We immediately FLIPPED…… as I ran out one door and Vick the other looking in vain in every direction. I figured they had to cross the road or go into the fields behind the house, because the Pupskill Lake and the creek border the yard in that direction, which would deter their movement in that direction, so I started toward the fields. When I was almost to the fence line, I looked toward the house and noticed all three grazing on the really green grass in that side yard. I immediately yelled to Vicki that they were there. Vicki was talking to Isabelle who was calmly reassuring her that they probably wouldn’t go far. (and she was right) I was wondering how I would get three individual animals that can run like the wind when needed, to follow me and enter the barn or pasture…… which was like imagining an impossibility. As soon as they saw me, the started running directly at me, (which made me think I was going to be flattened by them) passing by me and heading directly to the barn, around the end and went right into the door they had exited the barn through. Until I got there to close it…… they came back out and looked at me as if to say, “That isn’t where we wanted to go”, and headed toward the Pupskill Lake peninsula, where they stopped and congregated, looking back. I opened the pasture gate, stepped back and they all, in unison, entered the pasture and allowed me to close the gate. They then calmly walked to their manure pile and leisurely, one by one, took a big poop on the pile. . . Vicki and I didn't need to... we already had... when we found that they had escaped!!!!!

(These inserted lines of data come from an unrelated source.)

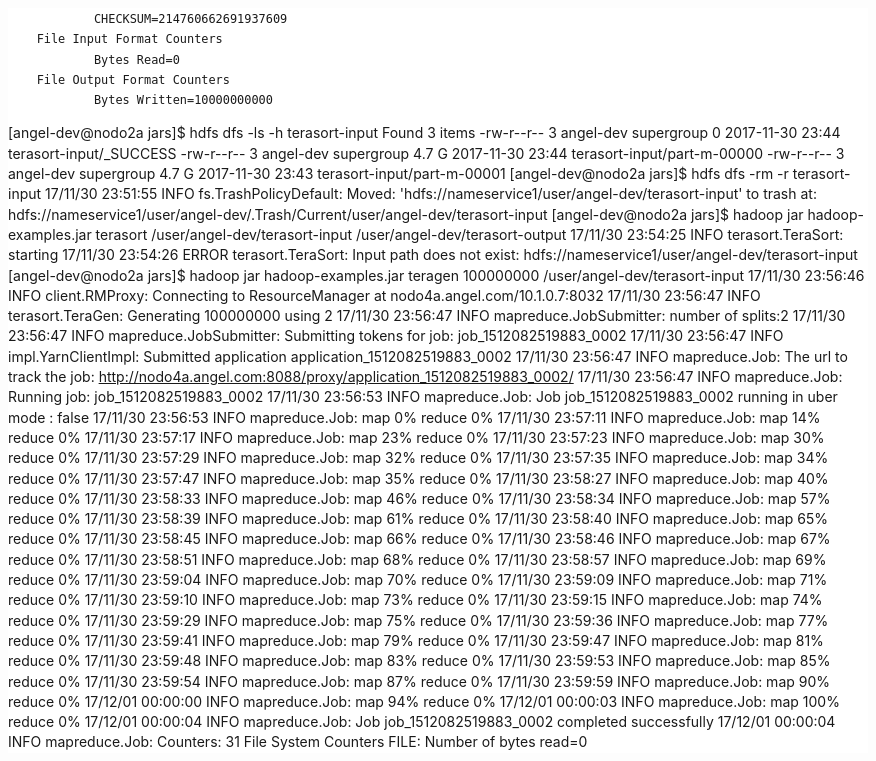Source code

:                 CHECKSUM=214760662691937609
        File Input Format Counters
                Bytes Read=0
        File Output Format Counters
                Bytes Written=10000000000
[angel-dev@nodo2a jars]$ hdfs dfs -ls -h terasort-input
Found 3 items
-rw-r--r--   3 angel-dev supergroup          0 2017-11-30 23:44 terasort-input/_SUCCESS
-rw-r--r--   3 angel-dev supergroup      4.7 G 2017-11-30 23:44 terasort-input/part-m-00000
-rw-r--r--   3 angel-dev supergroup      4.7 G 2017-11-30 23:43 terasort-input/part-m-00001
[angel-dev@nodo2a jars]$ hdfs dfs -rm -r      terasort-input
17/11/30 23:51:55 INFO fs.TrashPolicyDefault: Moved: 'hdfs://nameservice1/user/angel-dev/terasort-input' to trash at: hdfs://nameservice1/user/angel-dev/.Trash/Current/user/angel-dev/terasort-input
[angel-dev@nodo2a jars]$ hadoop jar hadoop-examples.jar terasort /user/angel-dev/terasort-input /user/angel-dev/terasort-output
17/11/30 23:54:25 INFO terasort.TeraSort: starting
17/11/30 23:54:26 ERROR terasort.TeraSort: Input path does not exist: hdfs://nameservice1/user/angel-dev/terasort-input
[angel-dev@nodo2a jars]$ hadoop jar hadoop-examples.jar teragen 100000000 /user/angel-dev/terasort-input
17/11/30 23:56:46 INFO client.RMProxy: Connecting to ResourceManager at nodo4a.angel.com/10.1.0.7:8032
17/11/30 23:56:47 INFO terasort.TeraGen: Generating 100000000 using 2
17/11/30 23:56:47 INFO mapreduce.JobSubmitter: number of splits:2
17/11/30 23:56:47 INFO mapreduce.JobSubmitter: Submitting tokens for job: job_1512082519883_0002
17/11/30 23:56:47 INFO impl.YarnClientImpl: Submitted application application_1512082519883_0002
17/11/30 23:56:47 INFO mapreduce.Job: The url to track the job: http://nodo4a.angel.com:8088/proxy/application_1512082519883_0002/
17/11/30 23:56:47 INFO mapreduce.Job: Running job: job_1512082519883_0002
17/11/30 23:56:53 INFO mapreduce.Job: Job job_1512082519883_0002 running in uber mode : false
17/11/30 23:56:53 INFO mapreduce.Job:  map 0% reduce 0%
17/11/30 23:57:11 INFO mapreduce.Job:  map 14% reduce 0%
17/11/30 23:57:17 INFO mapreduce.Job:  map 23% reduce 0%
17/11/30 23:57:23 INFO mapreduce.Job:  map 30% reduce 0%
17/11/30 23:57:29 INFO mapreduce.Job:  map 32% reduce 0%
17/11/30 23:57:35 INFO mapreduce.Job:  map 34% reduce 0%
17/11/30 23:57:47 INFO mapreduce.Job:  map 35% reduce 0%
17/11/30 23:58:27 INFO mapreduce.Job:  map 40% reduce 0%
17/11/30 23:58:33 INFO mapreduce.Job:  map 46% reduce 0%
17/11/30 23:58:34 INFO mapreduce.Job:  map 57% reduce 0%
17/11/30 23:58:39 INFO mapreduce.Job:  map 61% reduce 0%
17/11/30 23:58:40 INFO mapreduce.Job:  map 65% reduce 0%
17/11/30 23:58:45 INFO mapreduce.Job:  map 66% reduce 0%
17/11/30 23:58:46 INFO mapreduce.Job:  map 67% reduce 0%
17/11/30 23:58:51 INFO mapreduce.Job:  map 68% reduce 0%
17/11/30 23:58:57 INFO mapreduce.Job:  map 69% reduce 0%
17/11/30 23:59:04 INFO mapreduce.Job:  map 70% reduce 0%
17/11/30 23:59:09 INFO mapreduce.Job:  map 71% reduce 0%
17/11/30 23:59:10 INFO mapreduce.Job:  map 73% reduce 0%
17/11/30 23:59:15 INFO mapreduce.Job:  map 74% reduce 0%
17/11/30 23:59:29 INFO mapreduce.Job:  map 75% reduce 0%
17/11/30 23:59:36 INFO mapreduce.Job:  map 77% reduce 0%
17/11/30 23:59:41 INFO mapreduce.Job:  map 79% reduce 0%
17/11/30 23:59:47 INFO mapreduce.Job:  map 81% reduce 0%
17/11/30 23:59:48 INFO mapreduce.Job:  map 83% reduce 0%
17/11/30 23:59:53 INFO mapreduce.Job:  map 85% reduce 0%
17/11/30 23:59:54 INFO mapreduce.Job:  map 87% reduce 0%
17/11/30 23:59:59 INFO mapreduce.Job:  map 90% reduce 0%
17/12/01 00:00:00 INFO mapreduce.Job:  map 94% reduce 0%
17/12/01 00:00:03 INFO mapreduce.Job:  map 100% reduce 0%
17/12/01 00:00:04 INFO mapreduce.Job: Job job_1512082519883_0002 completed successfully
17/12/01 00:00:04 INFO mapreduce.Job: Counters: 31
        File System Counters
                FILE: Number of bytes read=0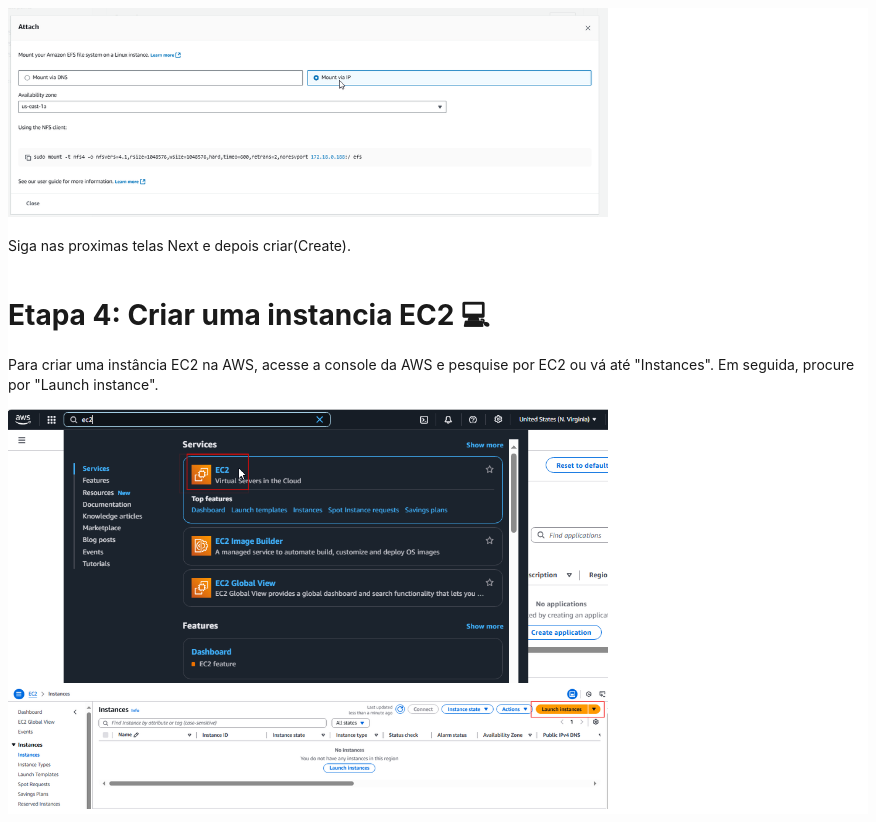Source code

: <img src="img/efs4.png" width="600" alt="" />

 Siga nas proximas telas Next e depois criar(Create).

# Etapa 4: Criar uma instancia EC2 :computer:

Para criar uma instância EC2 na AWS, acesse a console da AWS e pesquise por EC2 ou vá até "Instances". Em seguida, procure por "Launch instance".

<img src="img/img_ec2.png" width="600" alt="" />
<img src="img/ec2_instance1.png" width="600" alt="" />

Vicki's Desert Rose in blossom.

Her Easter Cactus wasn't fooling around on Easter... Look at all those blossoms!



The ducks entering the water when first released every morning.

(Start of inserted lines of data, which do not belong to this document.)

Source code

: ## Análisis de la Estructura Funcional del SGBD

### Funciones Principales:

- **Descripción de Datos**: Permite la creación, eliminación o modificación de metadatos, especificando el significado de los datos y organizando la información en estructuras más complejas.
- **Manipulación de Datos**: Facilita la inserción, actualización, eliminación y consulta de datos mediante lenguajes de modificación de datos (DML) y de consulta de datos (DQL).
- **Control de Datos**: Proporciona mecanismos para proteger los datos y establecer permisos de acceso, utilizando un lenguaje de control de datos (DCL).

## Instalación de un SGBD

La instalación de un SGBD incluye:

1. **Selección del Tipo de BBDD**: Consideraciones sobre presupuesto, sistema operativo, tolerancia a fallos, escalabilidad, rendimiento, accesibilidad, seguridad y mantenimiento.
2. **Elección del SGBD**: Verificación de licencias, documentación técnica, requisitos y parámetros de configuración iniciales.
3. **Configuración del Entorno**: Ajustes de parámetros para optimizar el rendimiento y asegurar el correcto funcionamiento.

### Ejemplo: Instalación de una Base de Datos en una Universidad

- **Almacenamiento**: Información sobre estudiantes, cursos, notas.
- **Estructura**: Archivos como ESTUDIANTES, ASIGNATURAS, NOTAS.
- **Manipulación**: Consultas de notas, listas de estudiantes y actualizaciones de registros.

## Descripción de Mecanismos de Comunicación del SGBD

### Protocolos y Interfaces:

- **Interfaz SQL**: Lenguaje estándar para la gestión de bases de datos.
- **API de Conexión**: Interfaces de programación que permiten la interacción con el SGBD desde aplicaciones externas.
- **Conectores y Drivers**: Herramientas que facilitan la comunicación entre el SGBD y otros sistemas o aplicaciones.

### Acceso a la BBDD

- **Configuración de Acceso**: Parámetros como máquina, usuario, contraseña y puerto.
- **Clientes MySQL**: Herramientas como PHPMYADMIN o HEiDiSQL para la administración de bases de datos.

This is Bollero, our little boy.





Here is a resident at the Pupskill B&B






The GANG!





Aren't they all just TOO CUTE???






Who says a chickens life isn't good?










Bollero is a little puff ball. His fleece is deep, fine and nicely crimped....








Phillip better leave that big Brahma rooster alone. They fight every morning as soon a we let them free.









Like I said... what's wrong with a chickens life???